▶ _EXERCISE REQUIREMENTS_
Reproduce the text of all the material below, substituting "About Us" for every occurrence of "Rólunk" and leaving everything else unchanged. Omit the pictures from your answer.
=======
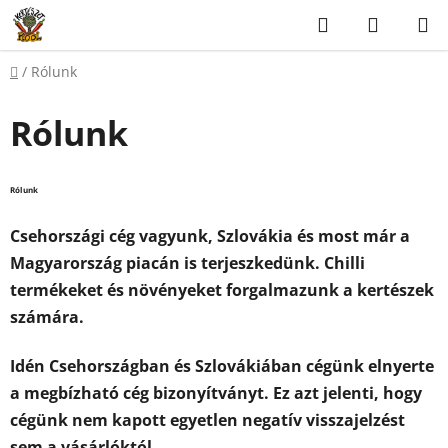
Ugrás
Keresés
KOSÁR
a
fő
Kezdőlap
/
Rólunk
tartalomhoz
Rólunk
Rólunk
Csehországi cég vagyunk, Szlovákia és most már a
Magyarország piacán is terjeszkedünk. Chilli
termékeket és növényeket forgalmazunk a kertészek
számára.
Idén Csehországban és Szlovákiában cégünk elnyerte
a megbízható cég bizonyítványt. Ez azt jelenti, hogy
cégünk nem kapott egyetlen negatív visszajelzést
sem a vásárlóktól.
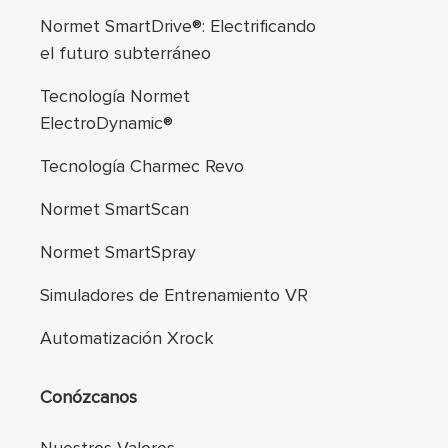
Normet SmartDrive®: Electrificando
el futuro subterráneo
Tecnología Normet
ElectroDynamic®
Tecnología Charmec Revo
Normet SmartScan
Normet SmartSpray
Simuladores de Entrenamiento VR
Automatización Xrock
Conózcanos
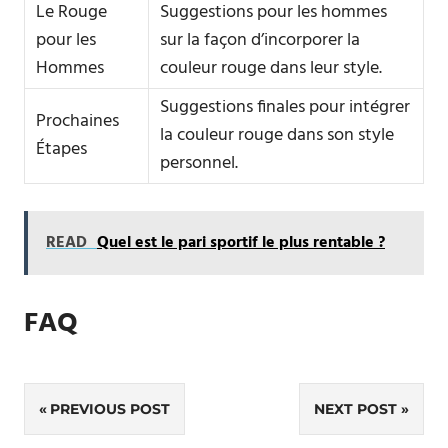
Le Rouge
Suggestions pour les hommes
pour les
sur la façon d’incorporer la
Hommes
couleur rouge dans leur style.
Suggestions finales pour intégrer
Prochaines
la couleur rouge dans son style
Étapes
personnel.
READ
Quel est le pari sportif le plus rentable ?
FAQ
Navigation
PREVIOUS POST
NEXT POST
de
=======
▶ _COMPLETED EXERCISE_
Ugrás
Keresés
KOSÁR
a
fő
Kezdőlap
/
About Us
tartalomhoz
About Us
About Us
Csehországi cég vagyunk, Szlovákia és most már a
Magyarország piacán is terjeszkedünk. Chilli
termékeket és növényeket forgalmazunk a kertészek
számára.
Idén Csehországban és Szlovákiában cégünk elnyerte
a megbízható cég bizonyítványt. Ez azt jelenti, hogy
cégünk nem kapott egyetlen negatív visszajelzést
sem a vásárlóktól.
Normet SmartDrive®: Electrificando
el futuro subterráneo
Tecnología Normet
ElectroDynamic®
Tecnología Charmec Revo
Normet SmartScan
Normet SmartSpray
Simuladores de Entrenamiento VR
Automatización Xrock
Conózcanos
Le Rouge
Suggestions pour les hommes
pour les
sur la façon d’incorporer la
Hommes
couleur rouge dans leur style.
Suggestions finales pour intégrer
Prochaines
la couleur rouge dans son style
Étapes
personnel.
READ
Quel est le pari sportif le plus rentable ?
FAQ
Navigation
PREVIOUS POST
NEXT POST
de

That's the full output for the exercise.